■ Collection entries

'''

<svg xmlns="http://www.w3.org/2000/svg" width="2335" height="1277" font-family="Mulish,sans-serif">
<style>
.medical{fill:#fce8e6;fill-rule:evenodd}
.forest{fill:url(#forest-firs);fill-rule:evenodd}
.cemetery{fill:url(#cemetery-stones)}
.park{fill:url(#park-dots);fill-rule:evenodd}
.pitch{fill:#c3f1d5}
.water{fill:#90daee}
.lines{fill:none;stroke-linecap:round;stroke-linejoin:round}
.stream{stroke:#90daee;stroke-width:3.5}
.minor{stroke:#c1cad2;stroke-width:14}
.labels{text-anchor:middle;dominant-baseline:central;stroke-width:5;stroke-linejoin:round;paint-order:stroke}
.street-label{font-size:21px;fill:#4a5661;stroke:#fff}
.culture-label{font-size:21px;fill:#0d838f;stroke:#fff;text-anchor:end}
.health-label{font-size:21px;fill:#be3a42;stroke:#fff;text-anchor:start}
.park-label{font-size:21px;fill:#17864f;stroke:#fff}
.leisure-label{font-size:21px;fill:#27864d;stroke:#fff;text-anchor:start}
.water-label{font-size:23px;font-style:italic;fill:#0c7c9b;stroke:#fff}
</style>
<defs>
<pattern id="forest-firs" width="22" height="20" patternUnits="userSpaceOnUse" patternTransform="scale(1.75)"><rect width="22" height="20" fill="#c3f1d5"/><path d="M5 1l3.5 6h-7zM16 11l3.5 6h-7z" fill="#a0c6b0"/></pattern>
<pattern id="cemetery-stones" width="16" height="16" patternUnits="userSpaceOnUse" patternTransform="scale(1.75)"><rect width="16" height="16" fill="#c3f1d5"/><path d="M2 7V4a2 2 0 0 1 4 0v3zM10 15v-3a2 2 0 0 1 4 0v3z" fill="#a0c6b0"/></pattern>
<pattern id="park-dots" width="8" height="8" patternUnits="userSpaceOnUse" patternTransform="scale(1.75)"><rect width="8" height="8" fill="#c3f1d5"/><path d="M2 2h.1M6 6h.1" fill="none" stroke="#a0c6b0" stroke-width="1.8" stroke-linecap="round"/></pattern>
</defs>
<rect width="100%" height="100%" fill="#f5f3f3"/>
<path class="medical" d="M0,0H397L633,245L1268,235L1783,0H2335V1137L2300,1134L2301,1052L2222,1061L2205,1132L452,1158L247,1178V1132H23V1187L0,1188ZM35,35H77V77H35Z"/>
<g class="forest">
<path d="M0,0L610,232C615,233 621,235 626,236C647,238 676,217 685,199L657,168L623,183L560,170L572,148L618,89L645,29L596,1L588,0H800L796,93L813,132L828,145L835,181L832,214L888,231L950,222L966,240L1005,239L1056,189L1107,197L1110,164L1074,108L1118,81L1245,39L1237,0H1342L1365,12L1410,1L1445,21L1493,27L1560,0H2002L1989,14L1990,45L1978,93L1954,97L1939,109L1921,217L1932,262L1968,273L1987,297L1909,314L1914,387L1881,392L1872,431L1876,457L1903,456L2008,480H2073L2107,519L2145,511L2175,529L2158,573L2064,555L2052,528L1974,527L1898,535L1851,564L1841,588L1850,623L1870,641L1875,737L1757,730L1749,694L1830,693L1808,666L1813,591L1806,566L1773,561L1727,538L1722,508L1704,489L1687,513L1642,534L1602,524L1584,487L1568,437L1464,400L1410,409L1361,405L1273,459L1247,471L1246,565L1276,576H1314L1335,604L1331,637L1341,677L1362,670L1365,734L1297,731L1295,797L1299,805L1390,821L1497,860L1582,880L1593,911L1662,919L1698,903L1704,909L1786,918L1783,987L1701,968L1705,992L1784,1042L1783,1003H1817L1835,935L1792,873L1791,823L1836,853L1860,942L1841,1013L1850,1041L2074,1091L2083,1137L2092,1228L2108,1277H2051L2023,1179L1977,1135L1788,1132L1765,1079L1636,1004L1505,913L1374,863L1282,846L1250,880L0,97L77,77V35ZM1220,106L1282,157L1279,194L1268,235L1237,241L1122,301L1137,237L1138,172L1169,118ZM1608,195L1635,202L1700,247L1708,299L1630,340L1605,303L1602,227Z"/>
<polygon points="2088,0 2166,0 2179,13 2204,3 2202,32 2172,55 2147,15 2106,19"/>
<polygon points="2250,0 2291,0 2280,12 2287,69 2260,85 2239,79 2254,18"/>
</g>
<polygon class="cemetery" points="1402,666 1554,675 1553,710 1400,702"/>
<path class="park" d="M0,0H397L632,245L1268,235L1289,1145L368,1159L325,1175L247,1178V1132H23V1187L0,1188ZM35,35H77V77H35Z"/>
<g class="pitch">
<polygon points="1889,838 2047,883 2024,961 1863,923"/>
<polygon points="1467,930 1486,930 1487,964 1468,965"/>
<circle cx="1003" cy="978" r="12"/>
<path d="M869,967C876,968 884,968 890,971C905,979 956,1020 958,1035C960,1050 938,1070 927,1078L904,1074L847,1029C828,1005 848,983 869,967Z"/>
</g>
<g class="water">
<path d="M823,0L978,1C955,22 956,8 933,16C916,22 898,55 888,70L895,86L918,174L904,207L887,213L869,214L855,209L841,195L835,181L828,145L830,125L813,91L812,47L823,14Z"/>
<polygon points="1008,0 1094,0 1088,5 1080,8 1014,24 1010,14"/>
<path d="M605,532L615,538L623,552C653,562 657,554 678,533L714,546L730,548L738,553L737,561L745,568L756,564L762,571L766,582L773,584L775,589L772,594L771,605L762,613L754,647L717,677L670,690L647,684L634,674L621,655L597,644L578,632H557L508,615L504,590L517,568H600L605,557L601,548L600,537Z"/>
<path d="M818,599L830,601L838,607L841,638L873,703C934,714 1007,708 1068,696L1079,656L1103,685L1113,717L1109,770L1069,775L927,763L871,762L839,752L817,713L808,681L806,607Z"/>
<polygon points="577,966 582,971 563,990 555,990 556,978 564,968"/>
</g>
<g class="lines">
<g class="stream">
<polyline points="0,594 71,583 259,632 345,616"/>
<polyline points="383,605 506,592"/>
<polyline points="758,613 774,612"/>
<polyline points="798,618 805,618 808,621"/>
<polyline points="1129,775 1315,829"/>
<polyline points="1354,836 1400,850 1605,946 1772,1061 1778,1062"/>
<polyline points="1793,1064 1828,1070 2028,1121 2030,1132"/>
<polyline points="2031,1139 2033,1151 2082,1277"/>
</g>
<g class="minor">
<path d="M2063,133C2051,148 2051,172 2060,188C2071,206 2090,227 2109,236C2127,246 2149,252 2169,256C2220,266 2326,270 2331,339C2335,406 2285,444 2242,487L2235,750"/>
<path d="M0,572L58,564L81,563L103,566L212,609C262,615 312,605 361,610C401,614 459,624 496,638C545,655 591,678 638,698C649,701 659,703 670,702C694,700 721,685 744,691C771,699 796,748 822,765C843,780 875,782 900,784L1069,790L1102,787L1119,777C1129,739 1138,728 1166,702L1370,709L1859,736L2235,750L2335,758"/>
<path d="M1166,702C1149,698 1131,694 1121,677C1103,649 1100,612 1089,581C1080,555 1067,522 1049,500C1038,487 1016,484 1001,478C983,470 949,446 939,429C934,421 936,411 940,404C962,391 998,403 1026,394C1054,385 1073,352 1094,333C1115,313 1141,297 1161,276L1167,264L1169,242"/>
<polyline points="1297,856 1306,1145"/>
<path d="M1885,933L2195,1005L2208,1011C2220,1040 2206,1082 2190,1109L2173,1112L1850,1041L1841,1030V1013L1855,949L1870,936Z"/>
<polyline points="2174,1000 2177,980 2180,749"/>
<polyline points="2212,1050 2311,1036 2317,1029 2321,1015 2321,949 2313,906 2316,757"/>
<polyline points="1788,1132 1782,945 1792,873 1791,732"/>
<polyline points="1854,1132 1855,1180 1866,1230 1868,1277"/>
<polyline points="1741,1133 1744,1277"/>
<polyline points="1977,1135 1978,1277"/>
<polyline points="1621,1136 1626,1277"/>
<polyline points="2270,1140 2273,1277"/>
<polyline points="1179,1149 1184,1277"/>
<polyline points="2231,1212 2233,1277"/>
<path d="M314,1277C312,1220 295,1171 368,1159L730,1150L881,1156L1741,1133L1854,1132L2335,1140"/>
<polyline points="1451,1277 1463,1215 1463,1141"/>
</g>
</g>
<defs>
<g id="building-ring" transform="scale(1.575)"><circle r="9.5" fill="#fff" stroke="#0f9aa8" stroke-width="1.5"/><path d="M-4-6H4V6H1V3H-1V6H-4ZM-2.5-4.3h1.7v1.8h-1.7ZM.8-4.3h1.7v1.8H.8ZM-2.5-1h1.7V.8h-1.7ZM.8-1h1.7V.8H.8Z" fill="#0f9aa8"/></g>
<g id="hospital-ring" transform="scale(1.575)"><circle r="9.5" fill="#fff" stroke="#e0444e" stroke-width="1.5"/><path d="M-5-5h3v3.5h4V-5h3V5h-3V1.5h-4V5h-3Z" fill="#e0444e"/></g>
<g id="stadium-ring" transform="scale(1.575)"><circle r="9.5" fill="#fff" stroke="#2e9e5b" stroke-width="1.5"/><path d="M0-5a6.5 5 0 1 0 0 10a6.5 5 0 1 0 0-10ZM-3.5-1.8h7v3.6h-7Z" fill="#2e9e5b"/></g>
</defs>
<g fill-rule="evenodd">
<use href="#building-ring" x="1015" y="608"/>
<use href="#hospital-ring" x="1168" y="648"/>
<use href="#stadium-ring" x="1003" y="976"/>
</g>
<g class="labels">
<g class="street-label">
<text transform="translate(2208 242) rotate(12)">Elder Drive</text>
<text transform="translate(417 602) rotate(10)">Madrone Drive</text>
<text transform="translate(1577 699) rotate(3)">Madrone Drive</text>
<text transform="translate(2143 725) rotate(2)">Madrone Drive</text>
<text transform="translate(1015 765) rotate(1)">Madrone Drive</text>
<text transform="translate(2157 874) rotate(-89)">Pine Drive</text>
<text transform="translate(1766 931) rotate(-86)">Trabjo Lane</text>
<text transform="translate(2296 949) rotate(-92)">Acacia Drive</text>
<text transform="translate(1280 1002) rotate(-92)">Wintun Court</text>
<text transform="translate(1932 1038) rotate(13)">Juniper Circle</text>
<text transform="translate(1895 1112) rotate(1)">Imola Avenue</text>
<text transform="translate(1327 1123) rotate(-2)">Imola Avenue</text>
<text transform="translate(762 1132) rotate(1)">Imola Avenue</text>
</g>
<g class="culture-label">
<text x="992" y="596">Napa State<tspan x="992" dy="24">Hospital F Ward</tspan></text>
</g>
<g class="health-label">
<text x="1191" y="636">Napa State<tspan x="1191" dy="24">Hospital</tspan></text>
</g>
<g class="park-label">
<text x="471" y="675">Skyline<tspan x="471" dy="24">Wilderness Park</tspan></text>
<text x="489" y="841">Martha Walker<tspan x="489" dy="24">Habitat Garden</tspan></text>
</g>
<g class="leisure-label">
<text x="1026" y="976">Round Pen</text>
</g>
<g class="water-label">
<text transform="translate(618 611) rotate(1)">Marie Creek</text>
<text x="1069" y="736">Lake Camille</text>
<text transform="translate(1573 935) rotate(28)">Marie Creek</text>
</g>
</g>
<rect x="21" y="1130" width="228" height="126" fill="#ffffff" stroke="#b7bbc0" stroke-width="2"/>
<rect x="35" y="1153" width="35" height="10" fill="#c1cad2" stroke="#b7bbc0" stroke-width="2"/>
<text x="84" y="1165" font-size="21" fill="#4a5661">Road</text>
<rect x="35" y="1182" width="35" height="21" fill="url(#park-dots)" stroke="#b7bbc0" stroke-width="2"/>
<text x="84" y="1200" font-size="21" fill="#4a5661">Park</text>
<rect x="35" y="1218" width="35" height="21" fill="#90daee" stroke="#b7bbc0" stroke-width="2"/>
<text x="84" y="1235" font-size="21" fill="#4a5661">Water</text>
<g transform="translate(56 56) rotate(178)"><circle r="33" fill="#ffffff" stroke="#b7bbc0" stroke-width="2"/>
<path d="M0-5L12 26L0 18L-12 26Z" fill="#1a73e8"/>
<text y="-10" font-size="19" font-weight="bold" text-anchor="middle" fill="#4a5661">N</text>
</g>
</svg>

'''

■ Problem details
Scan the data above; copy every line where "rule" appears.

■ Result of this exercise
.medical{fill:#fce8e6;fill-rule:evenodd}
.forest{fill:url(#forest-firs);fill-rule:evenodd}
.park{fill:url(#park-dots);fill-rule:evenodd}
<g fill-rule="evenodd">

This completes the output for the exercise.